**SET EXERCISE:**
Repeat the listing below word for word, starting at the line with "scientific name: Valerianella texana" and ending with the line with "order: Rosales", both included.

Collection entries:
-- Start --
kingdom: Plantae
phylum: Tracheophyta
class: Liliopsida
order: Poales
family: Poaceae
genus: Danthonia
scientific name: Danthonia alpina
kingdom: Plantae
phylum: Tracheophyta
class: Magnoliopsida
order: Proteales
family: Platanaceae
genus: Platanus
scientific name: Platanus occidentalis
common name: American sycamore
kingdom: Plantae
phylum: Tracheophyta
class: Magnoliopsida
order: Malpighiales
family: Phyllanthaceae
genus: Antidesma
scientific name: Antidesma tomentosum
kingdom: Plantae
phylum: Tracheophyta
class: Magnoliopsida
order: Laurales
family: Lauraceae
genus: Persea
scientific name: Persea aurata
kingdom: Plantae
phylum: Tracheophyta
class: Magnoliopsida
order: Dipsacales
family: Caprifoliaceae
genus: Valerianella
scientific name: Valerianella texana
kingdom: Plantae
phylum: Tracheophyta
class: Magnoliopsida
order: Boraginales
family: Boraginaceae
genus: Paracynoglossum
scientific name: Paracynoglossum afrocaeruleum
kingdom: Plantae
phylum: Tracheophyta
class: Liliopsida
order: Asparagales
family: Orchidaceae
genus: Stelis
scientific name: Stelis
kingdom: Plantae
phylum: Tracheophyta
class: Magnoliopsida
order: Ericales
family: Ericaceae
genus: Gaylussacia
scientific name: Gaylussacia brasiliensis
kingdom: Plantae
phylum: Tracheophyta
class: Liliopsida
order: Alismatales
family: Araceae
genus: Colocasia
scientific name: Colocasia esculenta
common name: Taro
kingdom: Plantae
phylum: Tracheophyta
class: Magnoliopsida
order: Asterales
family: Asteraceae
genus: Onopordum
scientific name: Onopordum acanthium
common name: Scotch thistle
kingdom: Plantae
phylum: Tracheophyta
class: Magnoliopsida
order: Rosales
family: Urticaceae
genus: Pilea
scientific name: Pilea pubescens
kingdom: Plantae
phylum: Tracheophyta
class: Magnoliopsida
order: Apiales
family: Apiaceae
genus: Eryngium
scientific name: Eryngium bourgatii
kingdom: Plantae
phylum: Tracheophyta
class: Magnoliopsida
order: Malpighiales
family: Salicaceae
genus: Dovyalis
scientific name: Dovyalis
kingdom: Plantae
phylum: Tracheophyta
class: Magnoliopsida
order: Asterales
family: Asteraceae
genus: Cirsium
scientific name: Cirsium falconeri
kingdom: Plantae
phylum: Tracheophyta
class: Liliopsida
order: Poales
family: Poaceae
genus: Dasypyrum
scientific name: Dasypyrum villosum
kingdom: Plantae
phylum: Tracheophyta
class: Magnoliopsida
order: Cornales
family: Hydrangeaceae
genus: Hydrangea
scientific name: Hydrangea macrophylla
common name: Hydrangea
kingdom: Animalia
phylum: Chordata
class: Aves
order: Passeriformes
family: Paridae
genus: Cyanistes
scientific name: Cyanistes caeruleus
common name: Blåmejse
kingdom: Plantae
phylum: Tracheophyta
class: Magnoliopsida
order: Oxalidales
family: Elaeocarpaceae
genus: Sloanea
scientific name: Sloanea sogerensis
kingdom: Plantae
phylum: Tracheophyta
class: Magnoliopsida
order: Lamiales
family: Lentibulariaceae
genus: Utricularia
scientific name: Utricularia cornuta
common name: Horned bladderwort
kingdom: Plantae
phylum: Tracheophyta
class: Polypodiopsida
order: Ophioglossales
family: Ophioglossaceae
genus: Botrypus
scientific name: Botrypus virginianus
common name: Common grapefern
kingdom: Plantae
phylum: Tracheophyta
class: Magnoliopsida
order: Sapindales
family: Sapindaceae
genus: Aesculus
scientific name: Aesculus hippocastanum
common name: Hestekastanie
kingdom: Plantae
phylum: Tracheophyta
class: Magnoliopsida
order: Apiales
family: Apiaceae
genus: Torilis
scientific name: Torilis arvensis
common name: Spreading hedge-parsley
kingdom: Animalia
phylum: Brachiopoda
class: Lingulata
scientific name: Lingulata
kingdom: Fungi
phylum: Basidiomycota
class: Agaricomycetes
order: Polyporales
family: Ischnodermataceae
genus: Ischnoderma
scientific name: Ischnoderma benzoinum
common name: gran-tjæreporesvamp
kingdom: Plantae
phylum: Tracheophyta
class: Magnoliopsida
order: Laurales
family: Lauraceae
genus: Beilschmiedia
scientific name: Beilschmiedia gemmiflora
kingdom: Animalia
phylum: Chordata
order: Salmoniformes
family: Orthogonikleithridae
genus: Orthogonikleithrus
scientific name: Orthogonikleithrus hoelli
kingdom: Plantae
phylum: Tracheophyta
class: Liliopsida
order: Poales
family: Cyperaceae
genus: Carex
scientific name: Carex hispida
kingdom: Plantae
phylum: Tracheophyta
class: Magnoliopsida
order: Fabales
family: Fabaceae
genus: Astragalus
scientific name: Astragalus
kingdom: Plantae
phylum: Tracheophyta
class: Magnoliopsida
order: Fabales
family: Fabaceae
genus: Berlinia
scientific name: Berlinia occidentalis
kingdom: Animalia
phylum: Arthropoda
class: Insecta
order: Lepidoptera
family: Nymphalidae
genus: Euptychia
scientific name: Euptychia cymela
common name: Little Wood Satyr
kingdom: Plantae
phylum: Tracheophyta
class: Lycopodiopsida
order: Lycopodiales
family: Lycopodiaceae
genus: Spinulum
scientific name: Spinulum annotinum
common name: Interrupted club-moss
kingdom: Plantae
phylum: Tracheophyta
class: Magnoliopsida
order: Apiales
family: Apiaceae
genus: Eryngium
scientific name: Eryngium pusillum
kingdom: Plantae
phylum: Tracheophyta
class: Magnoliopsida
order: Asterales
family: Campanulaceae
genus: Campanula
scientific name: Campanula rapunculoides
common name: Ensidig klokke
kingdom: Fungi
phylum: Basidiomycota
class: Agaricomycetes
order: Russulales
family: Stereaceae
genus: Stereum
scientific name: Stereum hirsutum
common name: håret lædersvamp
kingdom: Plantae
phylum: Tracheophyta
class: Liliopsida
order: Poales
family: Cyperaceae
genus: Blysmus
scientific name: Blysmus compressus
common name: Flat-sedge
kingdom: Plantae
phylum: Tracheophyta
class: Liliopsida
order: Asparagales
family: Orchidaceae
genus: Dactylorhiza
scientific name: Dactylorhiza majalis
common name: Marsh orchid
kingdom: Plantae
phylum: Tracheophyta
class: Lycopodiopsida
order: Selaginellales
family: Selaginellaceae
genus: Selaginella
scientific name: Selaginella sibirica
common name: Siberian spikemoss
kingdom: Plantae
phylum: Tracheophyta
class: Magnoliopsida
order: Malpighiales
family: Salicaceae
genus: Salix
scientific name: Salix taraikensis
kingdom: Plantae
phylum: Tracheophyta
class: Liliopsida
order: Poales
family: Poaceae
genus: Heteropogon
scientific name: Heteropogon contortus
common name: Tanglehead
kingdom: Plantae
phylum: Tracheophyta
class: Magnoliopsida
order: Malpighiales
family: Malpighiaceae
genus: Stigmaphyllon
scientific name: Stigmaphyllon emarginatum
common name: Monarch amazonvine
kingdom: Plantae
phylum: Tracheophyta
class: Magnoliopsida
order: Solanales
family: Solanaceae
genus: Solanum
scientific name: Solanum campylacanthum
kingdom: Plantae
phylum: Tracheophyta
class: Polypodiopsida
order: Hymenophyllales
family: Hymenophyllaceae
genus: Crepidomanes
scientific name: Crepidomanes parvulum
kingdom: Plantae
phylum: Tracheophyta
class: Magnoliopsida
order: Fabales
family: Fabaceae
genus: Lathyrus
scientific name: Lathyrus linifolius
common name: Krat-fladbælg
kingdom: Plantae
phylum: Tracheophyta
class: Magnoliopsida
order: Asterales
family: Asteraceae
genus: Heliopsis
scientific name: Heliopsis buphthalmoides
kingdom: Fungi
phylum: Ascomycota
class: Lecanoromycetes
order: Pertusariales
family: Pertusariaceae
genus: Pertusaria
-- End --
**CORRECT OUTPUT:**
scientific name: Valerianella texana
kingdom: Plantae
phylum: Tracheophyta
class: Magnoliopsida
order: Boraginales
family: Boraginaceae
genus: Paracynoglossum
scientific name: Paracynoglossum afrocaeruleum
kingdom: Plantae
phylum: Tracheophyta
class: Liliopsida
order: Asparagales
family: Orchidaceae
genus: Stelis
scientific name: Stelis
kingdom: Plantae
phylum: Tracheophyta
class: Magnoliopsida
order: Ericales
family: Ericaceae
genus: Gaylussacia
scientific name: Gaylussacia brasiliensis
kingdom: Plantae
phylum: Tracheophyta
class: Liliopsida
order: Alismatales
family: Araceae
genus: Colocasia
scientific name: Colocasia esculenta
common name: Taro
kingdom: Plantae
phylum: Tracheophyta
class: Magnoliopsida
order: Asterales
family: Asteraceae
genus: Onopordum
scientific name: Onopordum acanthium
common name: Scotch thistle
kingdom: Plantae
phylum: Tracheophyta
class: Magnoliopsida
order: Rosales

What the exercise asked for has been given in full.